Thor either you don't get out much or Texas is really big. Man, that is a great find! Any more little places like that and you'll have a neighbor that talks funny.


----------



## Thorlifter (Mar 19, 2008)

freebird said:


> Did you ever get down to Uvalde?



Freebird, I grew up hunting all around Uvalde, Hondo, and Yancey. I have some very good friends that have lived in Uvalde all their lives.



Njaco said:


> Behind the rocks.
> 
> Thor either you don't get out much or Texas is really big. Man, that is a great find! Any more little places like that and you'll have a neighbor that talks funny.



We have towns bigger than New Jersey!!!! ha ha ha


----------



## Njaco (Mar 19, 2008)




----------



## A4K (Mar 19, 2008)

Great shots Thor! 
That AA gun was a 20-mm Oerlikon I think, and the tank a Japanese type 97 if I remember right.


----------



## Marshall_Stack (Mar 19, 2008)

The AA gun with the ugly guy at the helm  appears to a dual 40mm Bofors gun.


----------



## DBII (Mar 19, 2008)

It is as bad as trying to see the waterfalls in the breaking news thread.
I wish you did not tell everyone about the museum.
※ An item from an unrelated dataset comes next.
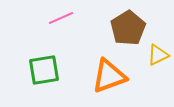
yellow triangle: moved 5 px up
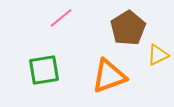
pink line: rotated 15 degrees counterclockwise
Now there is going to be a crowd. Fredricksburg is a nice place to hang out. If you go, book a room at the Hanger Hotel

Hangar Hotel

DBII


----------



## Njaco (Mar 19, 2008)

You won't set us up in your place DB? I'm sure the missus wouldn't mind! 

All these things Thor is finding has got me itchin'. Summers coming!!


----------



## Freebird (Mar 19, 2008)

Thorlifter said:


> Freebird, I grew up hunting all around Uvalde, Hondo, and Yancey. I have some very good friends that have lived in Uvalde all their lives.



I've driven down a few times from Canada on 25 287 to Amarillo, then down on the 84 to Sweetwater and then on the 83 through Junction to Laredo. It's a fantastic drive through the hill country around Uvalde. I'll have to stop in Fredricksburg to see the sights sometime, maybe I'll see you there too?


----------